### INSTRUCTION:
Please write out, word for word, the lines of the listing from the line with "Могу ли я перенести свои данные из" to the line with "Нужен ли мне дополнительно налоговый", including both of those lines.

(Stored dataset items)
-- Opening Marker --

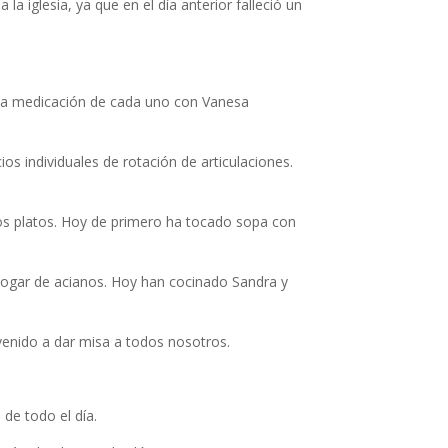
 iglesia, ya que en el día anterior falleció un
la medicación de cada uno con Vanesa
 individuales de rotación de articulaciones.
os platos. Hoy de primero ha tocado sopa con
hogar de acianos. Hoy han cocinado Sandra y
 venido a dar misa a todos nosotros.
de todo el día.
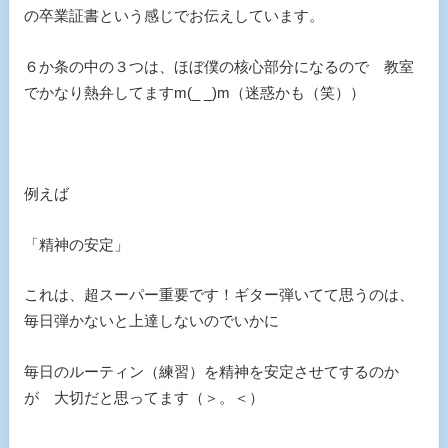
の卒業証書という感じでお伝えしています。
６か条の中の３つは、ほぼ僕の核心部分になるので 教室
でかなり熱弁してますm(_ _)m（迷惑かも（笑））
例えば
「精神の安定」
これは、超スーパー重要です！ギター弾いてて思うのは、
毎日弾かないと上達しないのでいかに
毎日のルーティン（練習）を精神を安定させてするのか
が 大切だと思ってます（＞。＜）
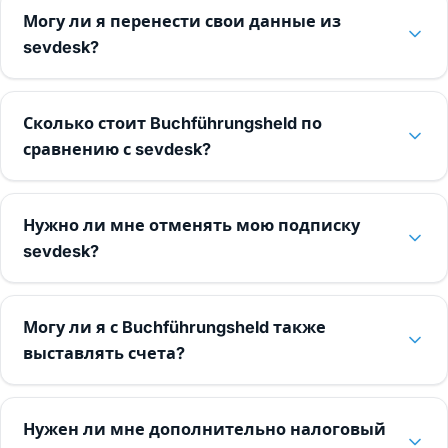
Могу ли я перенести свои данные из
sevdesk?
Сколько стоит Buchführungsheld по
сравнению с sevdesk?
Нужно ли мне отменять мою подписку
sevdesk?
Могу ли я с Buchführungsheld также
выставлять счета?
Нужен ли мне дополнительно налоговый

-- Closing Marker --
-- Opening Marker --

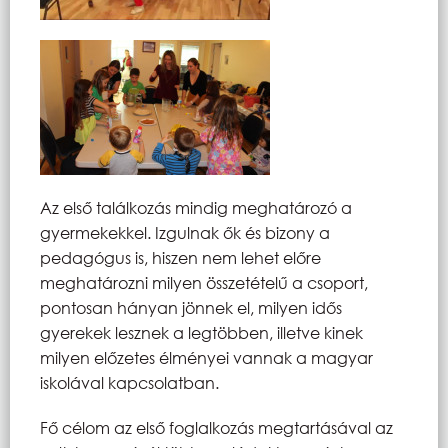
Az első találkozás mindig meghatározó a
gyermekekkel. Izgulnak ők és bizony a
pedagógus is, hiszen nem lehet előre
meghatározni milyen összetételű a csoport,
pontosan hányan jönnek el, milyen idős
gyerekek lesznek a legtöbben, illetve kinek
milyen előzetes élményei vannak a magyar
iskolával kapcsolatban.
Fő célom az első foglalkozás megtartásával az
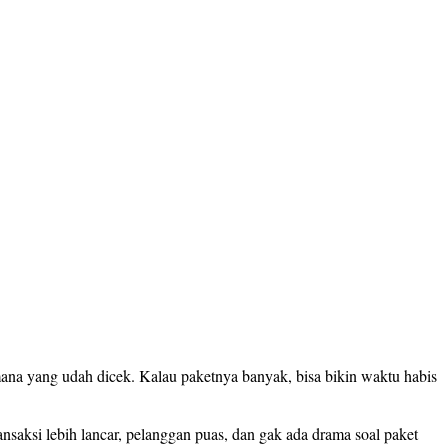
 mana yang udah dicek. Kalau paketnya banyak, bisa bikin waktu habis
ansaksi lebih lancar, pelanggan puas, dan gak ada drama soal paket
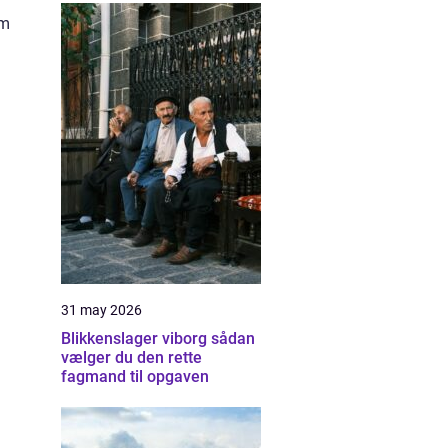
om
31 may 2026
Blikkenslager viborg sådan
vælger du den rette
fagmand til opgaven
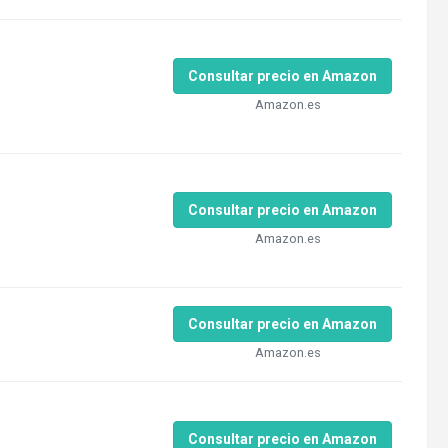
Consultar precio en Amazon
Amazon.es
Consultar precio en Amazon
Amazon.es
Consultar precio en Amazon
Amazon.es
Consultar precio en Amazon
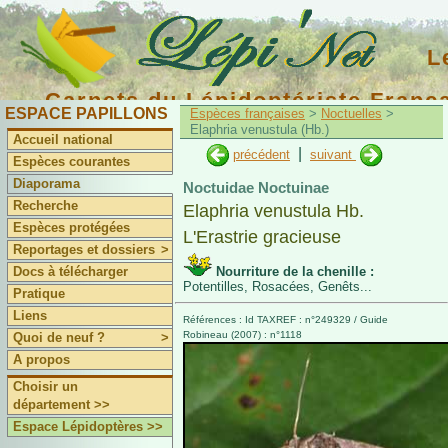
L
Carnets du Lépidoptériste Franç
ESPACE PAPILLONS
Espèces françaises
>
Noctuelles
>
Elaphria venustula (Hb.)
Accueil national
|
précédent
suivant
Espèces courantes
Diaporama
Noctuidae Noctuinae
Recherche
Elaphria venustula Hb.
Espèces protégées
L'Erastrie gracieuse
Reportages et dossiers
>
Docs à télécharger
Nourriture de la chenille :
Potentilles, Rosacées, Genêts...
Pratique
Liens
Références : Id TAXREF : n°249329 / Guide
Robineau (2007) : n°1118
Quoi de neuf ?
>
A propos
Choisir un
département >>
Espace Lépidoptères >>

-- Closing Marker --
-- Opening Marker --

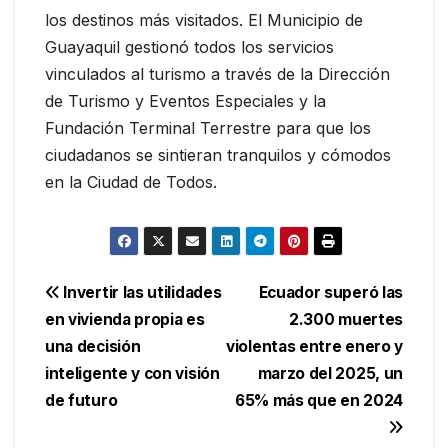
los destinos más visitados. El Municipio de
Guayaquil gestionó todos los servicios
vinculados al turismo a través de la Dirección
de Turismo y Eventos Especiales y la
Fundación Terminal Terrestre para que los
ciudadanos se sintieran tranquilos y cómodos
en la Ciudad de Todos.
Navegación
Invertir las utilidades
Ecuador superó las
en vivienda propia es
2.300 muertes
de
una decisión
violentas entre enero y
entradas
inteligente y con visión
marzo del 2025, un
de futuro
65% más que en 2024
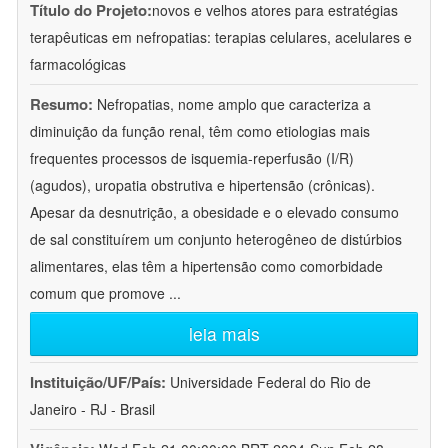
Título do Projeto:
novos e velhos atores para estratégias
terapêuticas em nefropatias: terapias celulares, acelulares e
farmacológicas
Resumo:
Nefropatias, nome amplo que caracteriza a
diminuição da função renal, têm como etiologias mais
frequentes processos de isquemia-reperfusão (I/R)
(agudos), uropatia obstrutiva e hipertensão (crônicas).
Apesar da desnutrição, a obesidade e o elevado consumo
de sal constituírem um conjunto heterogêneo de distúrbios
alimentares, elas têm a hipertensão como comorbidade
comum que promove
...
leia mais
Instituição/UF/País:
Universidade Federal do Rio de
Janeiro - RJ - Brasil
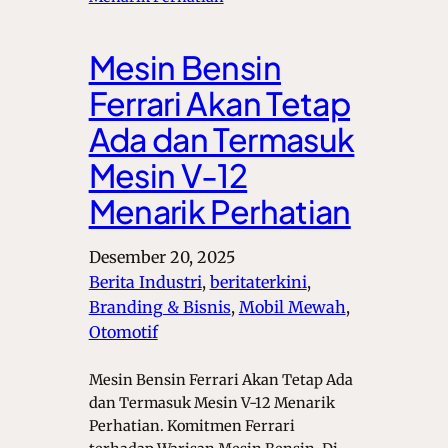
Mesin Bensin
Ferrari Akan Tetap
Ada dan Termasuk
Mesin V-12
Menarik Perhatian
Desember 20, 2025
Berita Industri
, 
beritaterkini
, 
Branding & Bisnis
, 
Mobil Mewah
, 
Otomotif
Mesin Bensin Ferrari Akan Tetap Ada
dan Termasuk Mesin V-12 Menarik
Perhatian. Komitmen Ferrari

-- Closing Marker --

### RESPONSE TO THIS TASK:
Могу ли я перенести свои данные из
sevdesk?
Сколько стоит Buchführungsheld по
сравнению с sevdesk?
Нужно ли мне отменять мою подписку
sevdesk?
Могу ли я с Buchführungsheld также
выставлять счета?
Нужен ли мне дополнительно налоговый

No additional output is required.